O ex-astro do futebol argentino Diego Maradona, em sua primeira aparição pública desde que chegou ao seu país no final de semana saindo de Cuba, disse que esteve totalmente incomunicável na clínica da ilha caribenha onde está fazendo tratamento para a dependência de drogas.
- Estive num fechamento total e absoluto, saí uma vez, um pouquinho para a praia e depois não saí nunca mais (...) tive menos tempo que um alô - disse Maradona no final da noite desta segunda-feira em um programa humorístico da televisão Videomatch.

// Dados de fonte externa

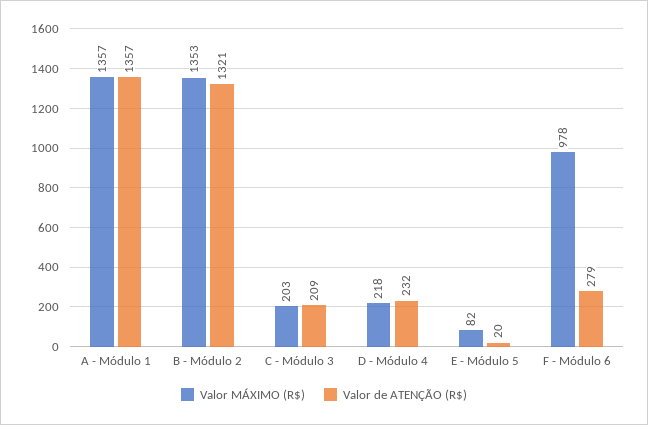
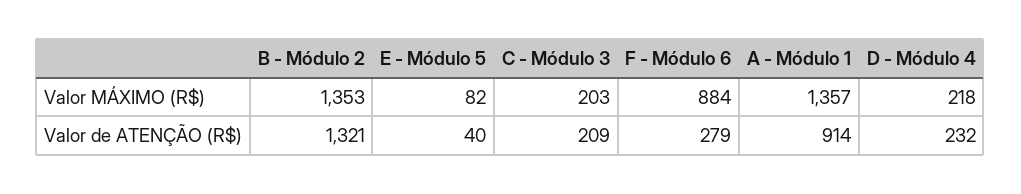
  {
    "Valor MÁXIMO (R$)": {
      "A - Módulo 1": 1357,
      "B - Módulo 2": 1353,
      "C - Módulo 3": 203,
      "D - Módulo 4": 218,
      "E - Módulo 5": 82,
-     "F - Módulo 6": 978
+     "F - Módulo 6": 884
    },
    "Valor de ATENÇÃO (R$)": {
-     "A - Módulo 1": 1357,
+     "A - Módulo 1": 914,
      "B - Módulo 2": 1321,
      "C - Módulo 3": 209,
      "D - Módulo 4": 232,
-     "E - Módulo 5": 20,
+     "E - Módulo 5": 40,
      "F - Módulo 6": 279
    }
  }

- Tinha muitíssima vontade de vir à Argentina. Quero dizer a todos os argentinos que não se preocupem que estou bem - destacou o ex-jogador de 44 anos.

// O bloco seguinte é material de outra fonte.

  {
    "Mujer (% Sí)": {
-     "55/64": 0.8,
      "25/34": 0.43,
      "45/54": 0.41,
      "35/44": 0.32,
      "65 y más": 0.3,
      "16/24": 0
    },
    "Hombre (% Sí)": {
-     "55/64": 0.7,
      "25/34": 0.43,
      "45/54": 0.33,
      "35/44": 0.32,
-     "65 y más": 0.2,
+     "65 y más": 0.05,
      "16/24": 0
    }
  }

Em abril deste ano Maradona sofreu uma crise cardíaca e se debateu 10 dias entre a vida e a morte em uma clínica da capital argentina. Depois da internação, ele foi levado pela família para uma instituição psiquiátrica nos arredores de Buenos Aires, que ele abandonou em setembro e viajou para Cuba para seguir o tratamento no Centro de Saúde Mental (Censam) de Havana.
Maradona, campeão mundial com a Argentina em 1986 no México, parecia animado e transpirou muito durante a entrevista, que durou mais de 40 minutos. Vestido com calça preta, camisa azul escura e com barba, Maradona falou sobre sua reabilitação, a Argentina, família, sobre o ex-técnico da seleção Marcelo Bielsa e seu sucessor, Néstor Pekerman, e sobre o ataque de jornalistas que está sendo submetido desde sua chegada ao país.
- Fui (a Cuba) fazer isso (o tratamento) para confirmar o que havia feito aqui em Buenos Aires. Estou esperando somente que os médicos se decidam pela alta - disse.
O ex-jogador, que brincou com uma bola depois da entrevista, disse que seu médico pessoal, Alfredo Cahe, que não concordou com a decisão de interromper o tratamento, "está mais louco que uma cabra."
-- Cahe ainda não me viu, estou tomando a medicação que trouxe de Cuba e temos que fazer um plano para ver o que decidem os médicos, se me dão ou não alta - disse ele.
Ele também se referiu à situação da Argentina e afirmou que o presidente argentino Néstor Kirchner "está fazendo as coisas bem, acho que estamos melhorando."